NEW DELHI: The menace of monkeys in India has intensified to such an extent that political parties contesting state assembly elections are making promises to rid people of them.

The Congress party in its manifesto for the Uttrakhand state assembly elections, cleared by the central panel led by External Affairs Minister Pranab Mukherjee on Saturday, promises to save people from simian terror if re-elected.

It promises to raise a “langur sena” (monkey army) that will chase away the marauding monkeys. Even pigs find place in the manifesto, which promises that the government would fence farmlands to protect crops from wild pigs that have unleashed a proverbial reign of terror in the hill state.

Mukherjee quickly agreed to the state leaders’ demand to make the anti-monkey promise since he has himself been a victim of the nuisance. He also knows how the deployment of langurs, a species which other monkeys dread, has helped deal with the menace in and around the Central Secretariat and the ministers’ bungalows.

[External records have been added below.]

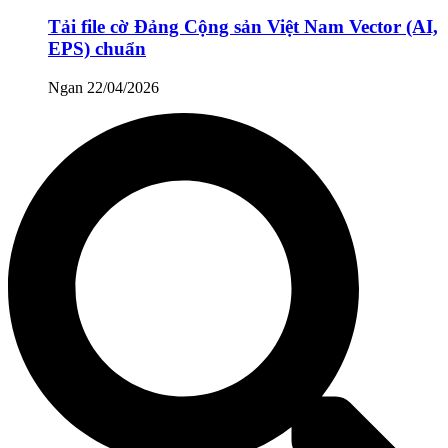
Tải file cờ Đảng Cộng sản Việt Nam Vector (AI,
EPS) chuẩn
Ngan
22/04/2026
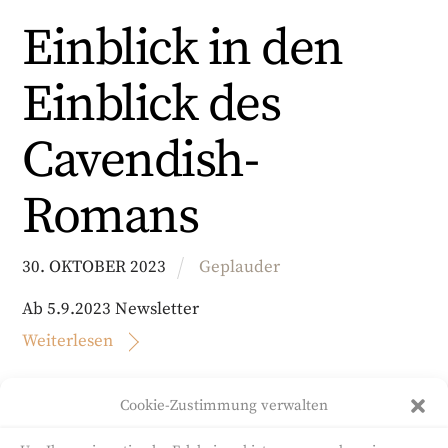
Einblick in den
Einblick des
Cavendish-
Romans
30
.
OKTOBER
2023
Geplauder
Ab 5.9.2023 Newsletter
Weiterlesen
Cookie-Zustimmung verwalten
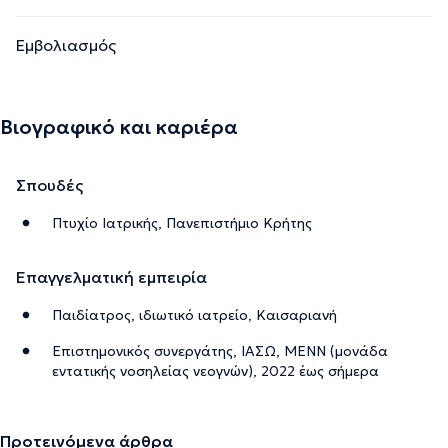
Εμβολιασμός
Βιογραφικό και καριέρα
Σπουδές
Πτυχίο Ιατρικής, Πανεπιστήμιο Κρήτης
Επαγγελματική εμπειρία
Παιδίατρος, ιδιωτικό ιατρείο, Καισαριανή
Επιστημονικός συνεργάτης, ΙΑΣΩ, ΜΕΝΝ (μονάδα
εντατικής νοσηλείας νεογνών), 2022 έως σήμερα
Προτεινόμενα άρθρα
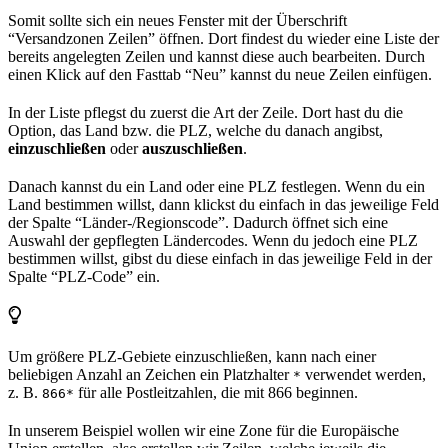
Somit sollte sich ein neues Fenster mit der Überschrift
“Versandzonen Zeilen” öffnen. Dort findest du wieder eine Liste der
bereits angelegten Zeilen und kannst diese auch bearbeiten. Durch
einen Klick auf den Fasttab “Neu” kannst du neue Zeilen einfügen.
In der Liste pflegst du zuerst die Art der Zeile. Dort hast du die
Option, das Land bzw. die PLZ, welche du danach angibst,
einzuschließen
oder
auszuschließen
.
Danach kannst du ein Land oder eine PLZ festlegen. Wenn du ein
Land bestimmen willst, dann klickst du einfach in das jeweilige Feld
der Spalte “Länder-/Regionscode”. Dadurch öffnet sich eine
Auswahl der gepflegten Ländercodes. Wenn du jedoch eine PLZ
bestimmen willst, gibst du diese einfach in das jeweilige Feld in der
Spalte “PLZ-Code” ein.
Um größere PLZ-Gebiete einzuschließen, kann nach einer
beliebigen Anzahl an Zeichen ein Platzhalter
verwendet werden,
*
z. B.
für alle Postleitzahlen, die mit 866 beginnen.
866*
In unserem Beispiel wollen wir eine Zone für die Europäische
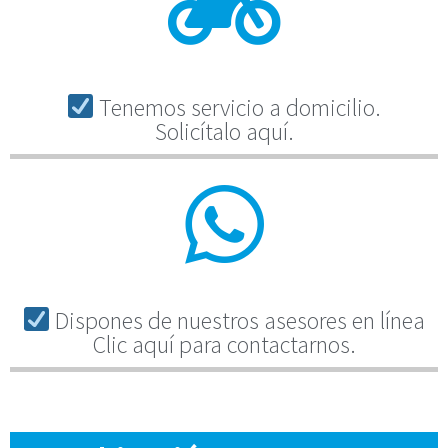
Tenemos servicio a domicilio.
Solicítalo aquí.
Dispones de nuestros asesores en línea
Clic aquí para contactarnos.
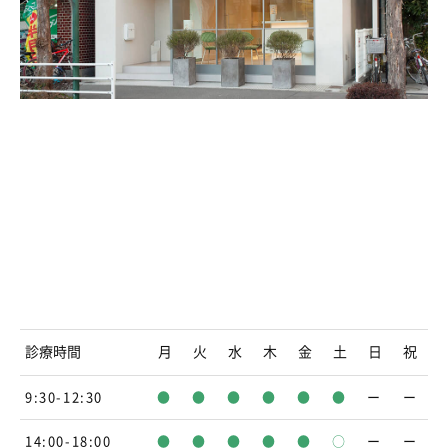
診療時間
月
火
水
木
金
土
日
祝
9:30-12:30
●
●
●
●
●
●
ー
ー
14:00-18:00
●
●
●
●
●
○
ー
ー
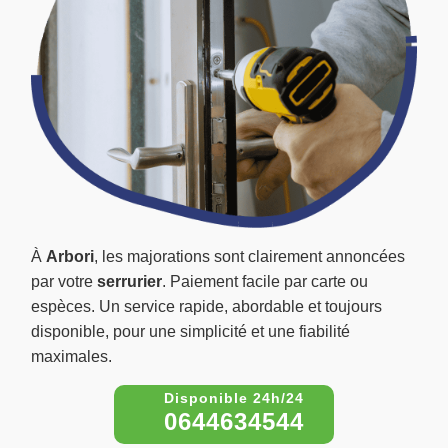
À
Arbori
, les majorations sont clairement annoncées
par votre
serrurier
. Paiement facile par carte ou
espèces. Un service rapide, abordable et toujours
disponible, pour une simplicité et une fiabilité
maximales.
0644634544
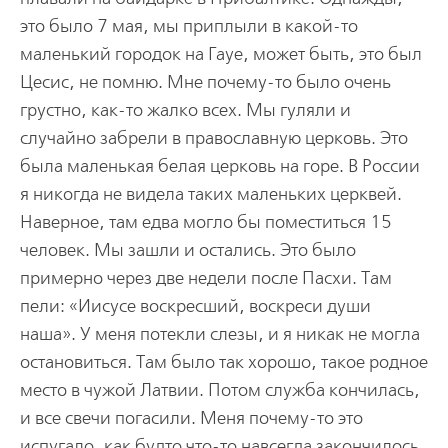
это было 7 мая, мы приплыли в какой-то
маленький городок на Гауе, может быть, это был
Цесис, не помню. Мне почему-то было очень
грустно, как-то жалко всех. Мы гуляли и
случайно забрели в православную церковь. Это
была маленькая белая церковь на горе. В России
я никогда не видела таких маленьких церквей.
Наверное, там едва могло бы поместиться 15
человек. Мы зашли и остались. Это было
примерно через две недели после Пасхи. Там
пели: «Иисусе воскресший, воскреси души
наша». У меня потекли слезы, и я никак не могла
остановиться. Там было так хорошо, такое родное
место в чужой Латвии. Потом служба кончилась,
и все свечи погасили. Меня почему-то это
испугало, как будто что-то навсегда закончилось.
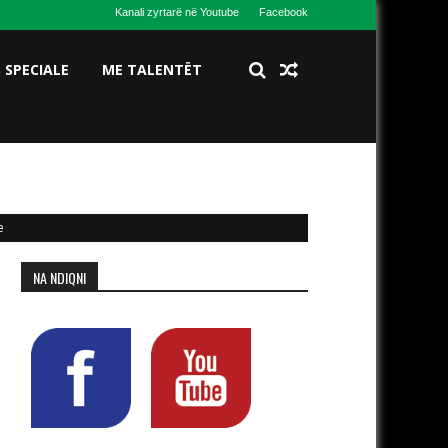
Kanali zyrtarë në Youtube
Facebook
S SPECIALE
ME TALENTËT
e
NA NDIQNI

The local municipal is besieged with a High Court order to banish monkeys from the human habitats of the capital. It caught a good number of them and dispatched them to the forests in Madhya Pradesh but the government in Bhopal is now refusing to entertain more monkeys from Delhi.

The latest victim of the monkey menace in the capital this week were the Kadkadduma district courts in east Delhi where a 3-legged simian got into the court of additional sessions judge R K Yadav, jumped to the podium of the judge and began tearing off pages from law books.

A Hindi daily on Saturday described how the judge ran to a corner and wanted to know from the police prosecutor if the monkey had a case listed in his court. The prosecutor answered in the negative, but another lawyer said Delhi’s monkeys were angry with the courts over the High Court order to banish them from the capital and that the particular monkey appeared to be angry because he could not find the court where he could appeal on behalf of his community.

Ultimately driven out of the courtroom by police, the monkey entered the record room of another court forcing the employees to run away. Police drove out the animal again, only to find him land in the court canteen.

The monkey got VIP treatment from canteen staff, who entertained him with bread pakodas and laddoos, and that was how the pleased marauder made a quiet exit.

The judges later sent a strong letter to the municipal corporation, demanding immediate action to rid the courts of monkeys.